* **Selected excerpt**
== Segment start ==

Re: [ApacheDS] [Bigbang] Filters are run twice, and other potential improvements

Posted by Emmanuel Lecharny <el...@apache.org>.

Alex Karasulu wrote:
>>> 4) In the same DefaultSearchEngine.cursor() method, we do a lookup on the
>>> alias index :
>>>
>>>       String aliasedBase = db.getAliasIndex().reverseLookup( baseId );
>>>
>>> Aliases could be hold in a cache (we won't have thousands of aliases) in
>>> order to avoid a lookup. (not sure this is a great hack ...)
>>>
>>>       
> You cannot presume you will have few aliases.  You just never know how many
> people will use.  Hopefully the answer is none but this is not the case.
>   

true. May be not really interesting to have this cache, or simply not 
possible to cover all the cases. Anyway, this is not an important 
improvement.
>
>   
>>> 5) The ChangeLog, Event and Trigger interceptors should be bypassed.
>>>
>>>       
> Bypassed in lookup calls or search?
>   
search. I didn't checked lookup yet.
>
>   
>>> 6) The EvaluatorBuilder uses Node attributes as String, which leads to
>>> many accesses to the OidRegistry, to check that those String are valid
>>> AttributeTypes. As the Nodes are built earlier in the process, I would
>>> suggest we store AttributeTypes instead of String into the Nodes, to avoid
>>> many lookup in the Registries.
>>>
>>>       
> Yeah that sounds like a great idea.  Let me know if you already fixed this
> in your working directory and I can back off from making the changes.
>   
I will try to see what kind of change it will imply.

-- 
--
cordialement, regards,
Emmanuel Lécharny
www.iktek.com
directory.apache.org

Re: [ApacheDS] [Bigbang] Filters are run twice, and other potential improvements

Posted by Alex Karasulu <ak...@apache.org>.

On Thu, May 29, 2008 at 4:51 PM, Alex Karasulu <ak...@apache.org> wrote:

> On Thu, May 29, 2008 at 1:49 PM, Emmanuel Lecharny <el...@apache.org>
> wrote:
> Will address rest later.
>
>
>> 3) In the DefaultSearchEngine.cursor() method, we call
>> JdbmStore.getEntryId( base.toString() ). Here is the code of this method :
>>
>>   public Long getEntryId( String dn ) throws Exception
>>   {
>>       return ndnIdx.forwardLookup( dn );
>>   }
>>
>> and the JdbmIndex.forwardLookup code :
>>
>>   public Long forwardLookup( K attrVal ) throws Exception
>>   {
>>       return forward.get( getNormalized( attrVal ) );
>>   }
>>
>> The getNormalized() method will look into a cache for a normalized form of
>> the DN (but as this is a general index, K can be something different from a
>> LdapDN, of course). Anyway, if it's a DN, it's already normalized, so this
>> is costly and useless.
>
>
Ahh so you're saying base.toString() gets the normalized DN from the base DN
- ok then you're right.

== Segment end ==

* **Stored data**
== Segment start ==

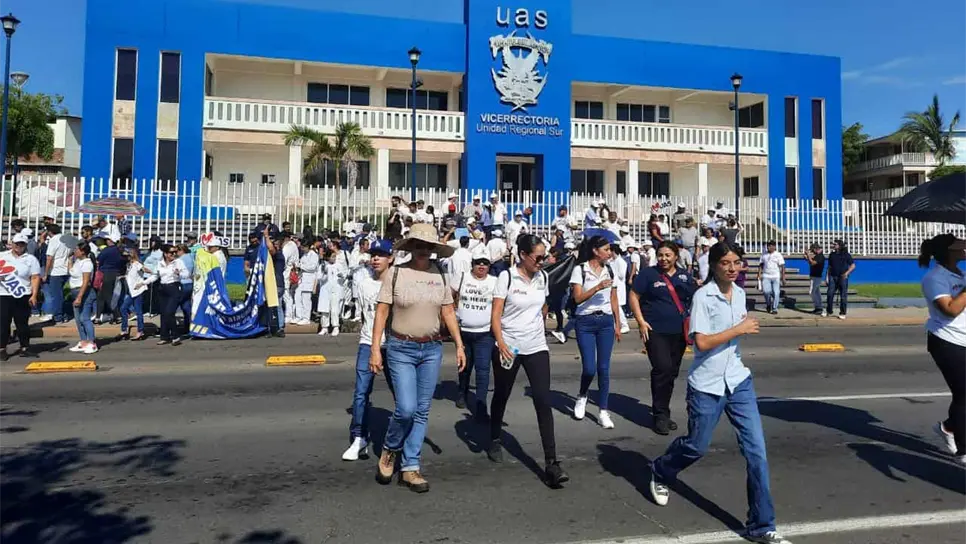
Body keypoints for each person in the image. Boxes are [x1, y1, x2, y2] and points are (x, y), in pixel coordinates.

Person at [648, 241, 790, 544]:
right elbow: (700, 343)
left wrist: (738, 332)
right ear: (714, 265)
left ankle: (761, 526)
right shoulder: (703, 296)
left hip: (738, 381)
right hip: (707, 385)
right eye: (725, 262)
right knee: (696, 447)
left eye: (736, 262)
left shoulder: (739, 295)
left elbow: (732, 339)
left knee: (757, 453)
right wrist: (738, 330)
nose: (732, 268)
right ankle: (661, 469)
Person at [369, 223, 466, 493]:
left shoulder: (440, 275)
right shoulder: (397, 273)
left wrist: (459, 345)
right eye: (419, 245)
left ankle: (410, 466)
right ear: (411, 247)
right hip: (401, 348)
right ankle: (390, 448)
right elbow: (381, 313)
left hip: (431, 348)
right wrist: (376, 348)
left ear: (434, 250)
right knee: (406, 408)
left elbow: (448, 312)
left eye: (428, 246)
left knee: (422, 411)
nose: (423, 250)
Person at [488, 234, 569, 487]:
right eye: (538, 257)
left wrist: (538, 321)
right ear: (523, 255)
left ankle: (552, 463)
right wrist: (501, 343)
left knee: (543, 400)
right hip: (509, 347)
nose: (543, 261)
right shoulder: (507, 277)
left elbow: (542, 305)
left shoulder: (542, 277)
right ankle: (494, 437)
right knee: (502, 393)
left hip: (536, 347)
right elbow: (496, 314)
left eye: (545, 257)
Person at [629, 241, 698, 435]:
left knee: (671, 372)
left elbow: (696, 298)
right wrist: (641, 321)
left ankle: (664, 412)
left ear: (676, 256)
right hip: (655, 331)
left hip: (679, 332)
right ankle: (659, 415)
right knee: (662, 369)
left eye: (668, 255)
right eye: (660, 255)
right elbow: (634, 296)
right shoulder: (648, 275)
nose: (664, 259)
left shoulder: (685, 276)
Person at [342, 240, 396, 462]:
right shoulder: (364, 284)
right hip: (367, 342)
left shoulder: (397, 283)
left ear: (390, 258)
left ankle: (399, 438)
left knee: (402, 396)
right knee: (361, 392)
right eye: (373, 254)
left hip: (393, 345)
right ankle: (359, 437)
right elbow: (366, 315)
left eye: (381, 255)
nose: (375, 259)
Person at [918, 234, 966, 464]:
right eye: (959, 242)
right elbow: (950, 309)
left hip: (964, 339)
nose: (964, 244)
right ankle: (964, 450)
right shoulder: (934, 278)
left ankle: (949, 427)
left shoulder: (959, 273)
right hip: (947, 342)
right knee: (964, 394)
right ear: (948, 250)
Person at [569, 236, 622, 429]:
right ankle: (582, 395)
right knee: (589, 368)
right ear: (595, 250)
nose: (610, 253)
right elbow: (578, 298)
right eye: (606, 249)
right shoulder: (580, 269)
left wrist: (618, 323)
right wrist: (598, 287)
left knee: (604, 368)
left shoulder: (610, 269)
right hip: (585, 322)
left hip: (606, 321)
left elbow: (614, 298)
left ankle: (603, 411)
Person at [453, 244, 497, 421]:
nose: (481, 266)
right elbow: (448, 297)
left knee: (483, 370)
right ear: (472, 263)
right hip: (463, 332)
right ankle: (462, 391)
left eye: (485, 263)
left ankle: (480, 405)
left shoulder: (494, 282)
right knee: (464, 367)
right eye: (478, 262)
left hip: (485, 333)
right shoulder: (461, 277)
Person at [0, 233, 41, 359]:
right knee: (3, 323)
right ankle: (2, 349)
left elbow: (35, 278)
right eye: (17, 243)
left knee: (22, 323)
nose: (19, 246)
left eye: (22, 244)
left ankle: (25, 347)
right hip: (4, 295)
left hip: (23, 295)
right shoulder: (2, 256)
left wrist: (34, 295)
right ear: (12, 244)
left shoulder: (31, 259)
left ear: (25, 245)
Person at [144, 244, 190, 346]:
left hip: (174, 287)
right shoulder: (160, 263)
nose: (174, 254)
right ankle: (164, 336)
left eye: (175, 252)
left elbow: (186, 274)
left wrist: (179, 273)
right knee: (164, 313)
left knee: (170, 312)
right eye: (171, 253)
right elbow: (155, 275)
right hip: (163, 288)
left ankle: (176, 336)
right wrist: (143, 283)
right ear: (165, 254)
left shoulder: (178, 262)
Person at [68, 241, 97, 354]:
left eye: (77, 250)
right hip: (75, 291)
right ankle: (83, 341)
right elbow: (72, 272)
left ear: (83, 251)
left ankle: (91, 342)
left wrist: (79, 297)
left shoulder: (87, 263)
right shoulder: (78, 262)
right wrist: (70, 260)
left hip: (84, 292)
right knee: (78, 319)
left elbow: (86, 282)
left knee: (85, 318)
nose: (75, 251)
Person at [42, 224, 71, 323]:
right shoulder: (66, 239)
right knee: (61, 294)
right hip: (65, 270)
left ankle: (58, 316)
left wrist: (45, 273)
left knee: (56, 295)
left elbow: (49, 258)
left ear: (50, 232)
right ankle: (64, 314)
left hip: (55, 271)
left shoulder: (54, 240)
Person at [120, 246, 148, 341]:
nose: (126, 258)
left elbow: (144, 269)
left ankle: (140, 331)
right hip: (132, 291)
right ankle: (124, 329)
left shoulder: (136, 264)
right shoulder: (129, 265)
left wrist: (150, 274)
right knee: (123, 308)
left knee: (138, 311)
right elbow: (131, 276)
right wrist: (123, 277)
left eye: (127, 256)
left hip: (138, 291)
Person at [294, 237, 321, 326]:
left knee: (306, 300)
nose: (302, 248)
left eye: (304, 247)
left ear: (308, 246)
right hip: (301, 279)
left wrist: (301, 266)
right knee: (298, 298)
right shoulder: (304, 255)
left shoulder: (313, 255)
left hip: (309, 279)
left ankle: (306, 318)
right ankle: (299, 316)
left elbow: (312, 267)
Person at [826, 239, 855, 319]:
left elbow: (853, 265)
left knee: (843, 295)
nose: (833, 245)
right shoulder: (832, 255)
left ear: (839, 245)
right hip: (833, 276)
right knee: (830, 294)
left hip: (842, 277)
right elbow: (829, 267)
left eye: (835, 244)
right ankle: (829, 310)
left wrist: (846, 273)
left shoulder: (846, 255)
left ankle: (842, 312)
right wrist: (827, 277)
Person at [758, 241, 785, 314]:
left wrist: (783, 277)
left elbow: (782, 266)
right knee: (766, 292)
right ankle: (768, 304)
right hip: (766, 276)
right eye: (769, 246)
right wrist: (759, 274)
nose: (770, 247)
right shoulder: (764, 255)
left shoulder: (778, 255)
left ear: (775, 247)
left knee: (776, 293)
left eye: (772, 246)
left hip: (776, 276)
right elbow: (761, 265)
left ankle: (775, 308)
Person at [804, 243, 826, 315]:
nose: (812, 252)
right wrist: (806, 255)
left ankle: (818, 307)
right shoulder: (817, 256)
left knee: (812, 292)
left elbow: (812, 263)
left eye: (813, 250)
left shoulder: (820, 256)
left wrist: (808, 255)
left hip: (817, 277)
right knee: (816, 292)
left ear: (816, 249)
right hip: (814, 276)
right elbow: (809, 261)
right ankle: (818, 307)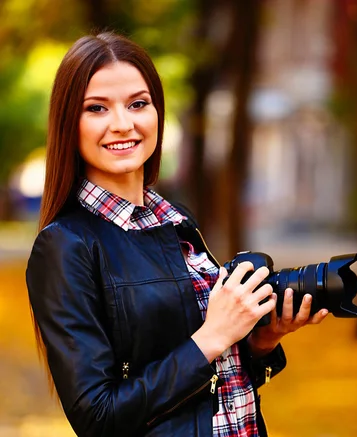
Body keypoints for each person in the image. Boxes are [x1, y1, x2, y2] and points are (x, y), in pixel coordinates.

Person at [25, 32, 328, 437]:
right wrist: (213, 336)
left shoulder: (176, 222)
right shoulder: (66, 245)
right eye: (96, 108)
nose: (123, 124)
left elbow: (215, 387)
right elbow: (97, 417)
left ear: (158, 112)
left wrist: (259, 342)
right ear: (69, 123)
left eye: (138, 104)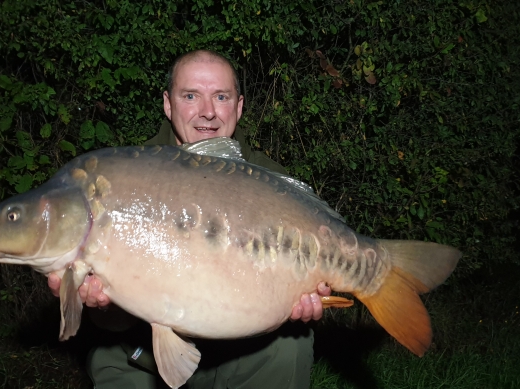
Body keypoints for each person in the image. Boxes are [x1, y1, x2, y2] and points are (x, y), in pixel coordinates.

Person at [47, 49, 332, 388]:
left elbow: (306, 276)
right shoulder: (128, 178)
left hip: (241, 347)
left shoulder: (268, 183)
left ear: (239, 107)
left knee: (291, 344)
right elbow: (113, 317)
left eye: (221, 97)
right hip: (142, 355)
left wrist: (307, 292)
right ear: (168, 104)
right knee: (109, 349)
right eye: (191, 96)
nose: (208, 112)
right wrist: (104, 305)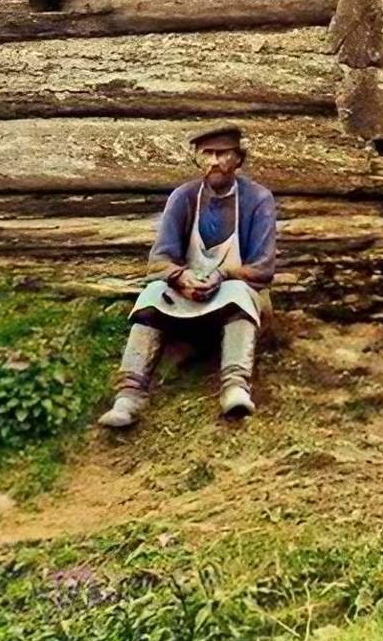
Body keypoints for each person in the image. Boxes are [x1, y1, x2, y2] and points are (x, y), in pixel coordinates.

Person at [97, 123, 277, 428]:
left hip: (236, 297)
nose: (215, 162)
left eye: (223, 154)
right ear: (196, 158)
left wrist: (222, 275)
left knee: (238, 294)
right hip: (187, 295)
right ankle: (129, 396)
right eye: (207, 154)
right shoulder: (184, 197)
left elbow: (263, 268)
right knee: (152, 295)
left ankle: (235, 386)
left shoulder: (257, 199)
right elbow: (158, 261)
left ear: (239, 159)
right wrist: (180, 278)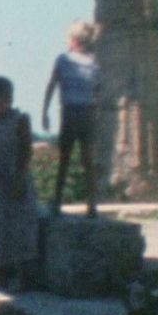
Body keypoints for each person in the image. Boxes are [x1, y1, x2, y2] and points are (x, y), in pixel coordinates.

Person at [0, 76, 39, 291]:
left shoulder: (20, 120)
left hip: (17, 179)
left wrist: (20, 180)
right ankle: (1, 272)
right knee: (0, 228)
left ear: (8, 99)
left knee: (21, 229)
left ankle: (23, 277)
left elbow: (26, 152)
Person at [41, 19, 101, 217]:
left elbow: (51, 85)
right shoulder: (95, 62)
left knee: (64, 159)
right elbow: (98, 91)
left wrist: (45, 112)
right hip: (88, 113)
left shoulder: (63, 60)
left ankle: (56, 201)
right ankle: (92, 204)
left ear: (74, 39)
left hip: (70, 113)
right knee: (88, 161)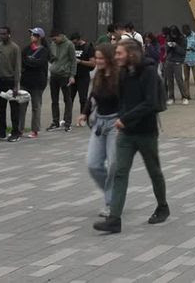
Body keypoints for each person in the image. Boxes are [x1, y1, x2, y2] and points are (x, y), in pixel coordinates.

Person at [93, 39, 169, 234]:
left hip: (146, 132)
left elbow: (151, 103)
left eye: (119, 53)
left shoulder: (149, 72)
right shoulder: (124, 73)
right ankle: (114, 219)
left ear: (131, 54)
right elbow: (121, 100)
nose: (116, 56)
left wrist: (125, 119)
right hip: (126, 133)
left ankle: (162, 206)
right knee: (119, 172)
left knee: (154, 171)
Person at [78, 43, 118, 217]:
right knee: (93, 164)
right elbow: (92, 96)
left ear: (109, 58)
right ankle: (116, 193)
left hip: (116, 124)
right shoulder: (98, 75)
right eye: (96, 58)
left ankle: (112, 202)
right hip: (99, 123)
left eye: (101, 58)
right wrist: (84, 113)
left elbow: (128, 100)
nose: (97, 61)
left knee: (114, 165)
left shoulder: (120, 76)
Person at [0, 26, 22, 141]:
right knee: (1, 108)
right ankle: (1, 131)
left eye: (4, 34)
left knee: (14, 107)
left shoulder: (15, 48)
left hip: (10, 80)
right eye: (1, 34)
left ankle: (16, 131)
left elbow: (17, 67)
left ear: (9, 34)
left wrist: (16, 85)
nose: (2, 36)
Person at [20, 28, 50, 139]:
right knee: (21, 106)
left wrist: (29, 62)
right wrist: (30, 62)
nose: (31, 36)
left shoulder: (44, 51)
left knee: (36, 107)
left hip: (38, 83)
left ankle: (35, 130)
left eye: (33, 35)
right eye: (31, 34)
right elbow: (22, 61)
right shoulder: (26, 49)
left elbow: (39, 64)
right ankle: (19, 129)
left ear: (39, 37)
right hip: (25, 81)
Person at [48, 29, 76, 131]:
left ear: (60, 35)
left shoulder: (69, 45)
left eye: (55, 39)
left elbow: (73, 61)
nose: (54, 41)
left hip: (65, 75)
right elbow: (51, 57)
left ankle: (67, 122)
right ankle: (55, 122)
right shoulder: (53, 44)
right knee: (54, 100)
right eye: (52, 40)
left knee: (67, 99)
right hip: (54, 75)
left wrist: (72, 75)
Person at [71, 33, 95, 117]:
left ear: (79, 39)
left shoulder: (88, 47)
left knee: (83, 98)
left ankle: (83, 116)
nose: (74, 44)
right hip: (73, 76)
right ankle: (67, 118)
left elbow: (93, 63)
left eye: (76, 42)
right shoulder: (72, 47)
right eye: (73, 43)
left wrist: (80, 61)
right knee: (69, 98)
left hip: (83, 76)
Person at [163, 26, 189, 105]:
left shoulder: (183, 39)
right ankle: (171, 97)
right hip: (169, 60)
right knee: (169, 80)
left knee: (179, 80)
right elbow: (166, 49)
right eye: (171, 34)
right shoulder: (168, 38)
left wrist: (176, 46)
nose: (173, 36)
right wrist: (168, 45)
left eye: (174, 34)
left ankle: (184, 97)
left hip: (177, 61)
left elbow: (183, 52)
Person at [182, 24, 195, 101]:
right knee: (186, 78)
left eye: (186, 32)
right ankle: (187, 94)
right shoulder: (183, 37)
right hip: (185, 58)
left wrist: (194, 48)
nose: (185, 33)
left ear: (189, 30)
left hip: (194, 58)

== Segment end ==

* **Activity list**
1 > From the mailing-list thread above, list every interceptor that point 5 says should be bypassed.
2 > Copy the mailing-list thread between "true. May be" and "should be bypassed.", inclusive, switching "cache" to "store".

* **Numbered answers**
1 > ChangeLog, Event, Trigger

2 >
true. May be not really interesting to have this store, or simply not 
possible to cover all the cases. Anyway, this is not an important 
improvement.
>
>   
>>> 5) The ChangeLog, Event and Trigger interceptors should be bypassed.